- [REQUIRED WORK]:
1. In the operad post, begin at the words "3. Recall Sullivan's" and stop after "horn filling condition.". Copy that passage and rename every "simplicial set" as "simplicial object".
2. Carry the operad post forward from the point where it stops.

- [TEXT PROVIDED]:

Fix a colored operad, which I will leave implicit, and a field $\mathbb K$ of characteristic $0$. By algebra in this post I will mean a dg algebra over $\mathbb K$ for the given colored operad. I will let $Y$ denote any algebra, and I will let $X$ denote an algebra such that if you forget the differential, then $X$ is free on a well-ordered set of generators, and such that for each generator, its differential is a composition of strictly earlier (for the well-ordering) generators.

Here are some facts I know how to prove, but my proofs are in places long-winded. They are not in any way due to me — they are "classical results", where "classical" is defined as "something the author learned in graduate school". My question is: what is a good reference that proves these results?

  1. One may try to build an algebra homomorphism $\eta: X \to Y$ inductively. When trying to $\eta(x)$ for a generator $x$, the only condition is that $\partial \eta(x) = \eta(\partial x)$, the latter having already been defined. The induction can continue iff $\eta(\partial x)$ is exact (it is already closed), and this is measured by the class of $\eta(\partial x)$ in $\mathrm H_{\deg x - 1}(Y)$. Here $x$ has homological degree $x$, and I'm using homological conventions, so that $\deg(\partial x) = \deg x - 1$. I'm also being a bit sloppy with notation — really I mean $\mathrm H_\bullet($the part of $Y$ with the appropriate colors for $\eta(x)$ to be valued there$)$.

  2. Suppose that $\eta(\partial x)$ is exact. Different choices for $\eta(x)$ might affect whether later steps of the induction succeed. Changing $\eta(x)$ by something exact will not affect the success or failure of later steps. So the "true" set of choice for $\eta(x)$ is a torsor for $\mathrm H_{\deg x}(Y)$.

  3. Recall Sullivan's simplicial dg commutative algebra $\Omega(\Delta_\bullet)$, whose $k$-simplices are the dgca $\mathbb K[t_0,\dots,t_k,\partial t_0,\dots,\partial t_k] / (\sum t_i = 1, \sum \partial t_i = 0)$. By definition, the space $\hom_\bullet(X,Y)$ of homomorphisms $X \to Y$ is the simplicial set whose $k$-simplices are $\hom_{\text{algebras}}(X,Y \otimes \Omega(\Delta_k))$. This simplicial set satisfies the Kan horn filling condition.

  4. Suppose we have chosen a homomorphism $\eta : X \to Y$. What is the homotopy type of the connected component of $\eta$ in $\hom_\bullet(X,Y)$? For $k\geq 1$, the $k$th homotopy group $\pi_k(\hom_\bullet(X,Y);\eta)$ is an extension of abelian groups, one for each generator $x$ of $X$, such that the $x$th group describes $\pi_k($space of choices for $\eta(x))$. The $x$th group in the extension is precisely $\mathrm{H}_{\deg x + k}(Y)$.

- [ENTRIES PROVIDED]:
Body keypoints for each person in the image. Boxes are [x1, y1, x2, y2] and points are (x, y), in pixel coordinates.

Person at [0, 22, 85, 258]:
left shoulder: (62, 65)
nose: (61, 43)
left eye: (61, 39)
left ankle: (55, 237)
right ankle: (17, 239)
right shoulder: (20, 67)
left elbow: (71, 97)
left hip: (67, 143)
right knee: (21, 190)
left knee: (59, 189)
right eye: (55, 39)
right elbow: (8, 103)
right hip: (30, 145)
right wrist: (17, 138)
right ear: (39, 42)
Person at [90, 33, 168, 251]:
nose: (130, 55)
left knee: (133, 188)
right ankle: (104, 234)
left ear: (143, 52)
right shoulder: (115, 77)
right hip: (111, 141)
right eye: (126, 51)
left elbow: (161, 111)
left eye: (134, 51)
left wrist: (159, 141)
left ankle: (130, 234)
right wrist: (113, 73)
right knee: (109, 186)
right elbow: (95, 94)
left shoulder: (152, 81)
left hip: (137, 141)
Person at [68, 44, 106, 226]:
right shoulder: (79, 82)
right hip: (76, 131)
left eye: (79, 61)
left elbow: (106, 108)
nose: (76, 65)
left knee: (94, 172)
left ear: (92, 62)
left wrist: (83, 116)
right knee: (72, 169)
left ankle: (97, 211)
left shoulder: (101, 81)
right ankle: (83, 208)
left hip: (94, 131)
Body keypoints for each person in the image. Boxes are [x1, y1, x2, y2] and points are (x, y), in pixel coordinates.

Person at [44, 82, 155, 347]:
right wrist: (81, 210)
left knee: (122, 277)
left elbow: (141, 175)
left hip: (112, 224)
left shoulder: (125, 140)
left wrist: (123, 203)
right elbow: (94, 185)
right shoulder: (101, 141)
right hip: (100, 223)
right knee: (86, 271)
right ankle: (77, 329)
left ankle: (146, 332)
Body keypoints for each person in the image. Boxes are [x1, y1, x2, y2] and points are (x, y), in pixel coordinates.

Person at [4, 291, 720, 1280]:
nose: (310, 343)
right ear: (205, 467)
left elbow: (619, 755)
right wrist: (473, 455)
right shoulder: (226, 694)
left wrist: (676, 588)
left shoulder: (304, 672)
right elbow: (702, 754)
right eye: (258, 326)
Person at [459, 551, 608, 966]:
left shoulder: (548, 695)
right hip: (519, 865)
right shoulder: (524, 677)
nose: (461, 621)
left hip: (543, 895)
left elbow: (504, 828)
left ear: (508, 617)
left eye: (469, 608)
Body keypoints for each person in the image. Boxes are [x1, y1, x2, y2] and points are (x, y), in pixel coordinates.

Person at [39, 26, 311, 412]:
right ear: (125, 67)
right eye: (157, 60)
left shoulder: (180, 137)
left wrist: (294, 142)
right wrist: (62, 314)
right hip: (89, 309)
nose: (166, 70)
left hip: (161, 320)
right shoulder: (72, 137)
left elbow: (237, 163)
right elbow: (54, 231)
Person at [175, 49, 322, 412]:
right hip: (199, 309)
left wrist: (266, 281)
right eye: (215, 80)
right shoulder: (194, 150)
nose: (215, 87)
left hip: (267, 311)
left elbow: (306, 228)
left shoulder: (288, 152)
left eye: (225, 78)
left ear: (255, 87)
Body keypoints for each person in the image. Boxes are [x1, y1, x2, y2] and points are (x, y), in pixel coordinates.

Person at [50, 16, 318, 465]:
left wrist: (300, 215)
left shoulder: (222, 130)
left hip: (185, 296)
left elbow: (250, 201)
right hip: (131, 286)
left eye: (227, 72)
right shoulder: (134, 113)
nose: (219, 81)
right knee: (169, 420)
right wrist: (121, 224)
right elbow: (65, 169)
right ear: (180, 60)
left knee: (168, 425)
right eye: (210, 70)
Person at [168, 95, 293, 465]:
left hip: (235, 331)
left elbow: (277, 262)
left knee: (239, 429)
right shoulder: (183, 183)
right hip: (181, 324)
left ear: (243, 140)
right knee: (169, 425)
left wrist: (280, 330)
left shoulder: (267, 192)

- [RESPONSES FOR EACH TASK]:
1.
3. Recall Sullivan's simplicial dg commutative algebra $\Omega(\Delta_\bullet)$, whose $k$-simplices are the dgca $\mathbb K[t_0,\dots,t_k,\partial t_0,\dots,\partial t_k] / (\sum t_i = 1, \sum \partial t_i = 0)$. By definition, the space $\hom_\bullet(X,Y)$ of homomorphisms $X \to Y$ is the simplicial object whose $k$-simplices are $\hom_{\text{algebras}}(X,Y \otimes \Omega(\Delta_k))$. This simplicial object satisfies the Kan horn filling condition.

2.
  • $\begingroup$ One correction: I think my proof for 4 depends on earlier $\pi_k$s vanishing. I don't know whether 4 is true as stated. $\endgroup$ – Theo Johnson-Freyd Feb 1 '14 at 20:44

Theo, there is a nice, abstractly developed, obstruction theory in Baues's "Combinatorial Foundation of Homology and Homotopy":


Your context can be fitted into the general framework of this book with little effort. This would give you a much more structured obstruction theory than what you suggest in 1 and 2. Computations are possible, and Baues himself has successfully applied it in many papers (and other books).

In 3, that's going to be a Kan complex whenever $X$ is cofibrant, your conditions may not be enough, but probably close.

As for 4, and to some extent for a different answer to 1 and 2, you can take a look at Bousfield's "Homotopy spectral sequences and obstructions"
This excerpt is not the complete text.